Things did not go as planned for Fox Sports viewers who were hoping to watch the first Thursday Night Football NFL game in 4K HDR on September 26th. Comcast pulled the 4K HDR feed from its cable lineup at the last minute for unspecified reasons. A carriage dispute meant that Dish Network customers didn’t get the game at all. The Fox Sports Apple TV app crashed on launch unless users immediately navigated to another screen. There were widespread audio problems, leading Reddit users to discover that switching to the secondary audio feed was a huge improvement.
And most glaringly, Fox Sports said that the emphasis of its production work wasn’t simply 4K resolution but rather HDR colors and dynamic range… and then it did not deliver an HDR feed to any of the streaming services it listed as supporting.
The root of the issue is a good old-fashioned format war: live broadcast television has moved toward an HDR standard called hybrid log-gamma, or HLG, while most consumer devices have prioritized support for the Dolby Vision and HDR10 formats, which is what most movies and TV shows come encoded in. (Broadly, Dolby Vision and HDR10 are known as perceptual quantizer formats, and they depend on additional brightness metadata to work, while HLG does not.)

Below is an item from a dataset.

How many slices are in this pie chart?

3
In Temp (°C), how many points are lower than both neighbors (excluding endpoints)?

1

What all that means is that Fox Sports put out a press release saying that Thursday Night Football would stream in 4K HDR to Apple TV and Roku devices, and then it delivered an HLG HDR stream that those devices do not support. Streaming viewers did get a 4K SDR feed that looked very good, but since the production itself was in 1080p and upscaled to 4K, it wasn’t a tremendous leap in quality. The leap was to come from HDR, and it wasn’t there.

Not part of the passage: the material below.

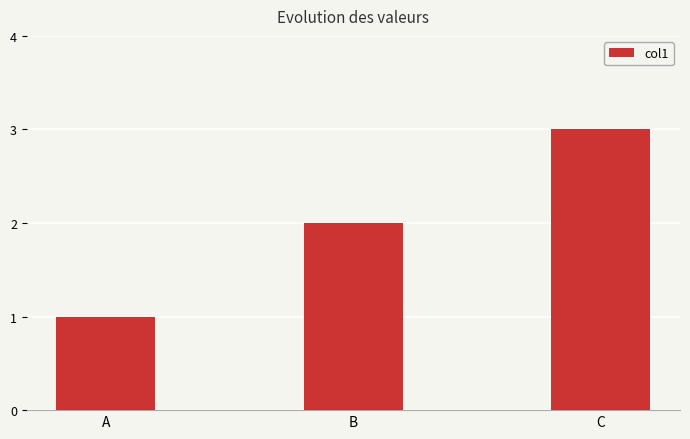

What is the difference between the values at B and A?

1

Fox Sports did manage to deliver a full HLG 4K HDR feed to traditional broadcast partners: DirecTV, Altice Optimum, and Fios users all reported seeing the game in 4K HDR on those services’ special 4K channels and by all accounts, it looked terrific.
Hopefully, Fox Sports figures out how to deliver the full experience its teams are working hard to produce to its own app as the NFL season goes on, and as it adds more sports like the MLB playoffs in 4K HDR.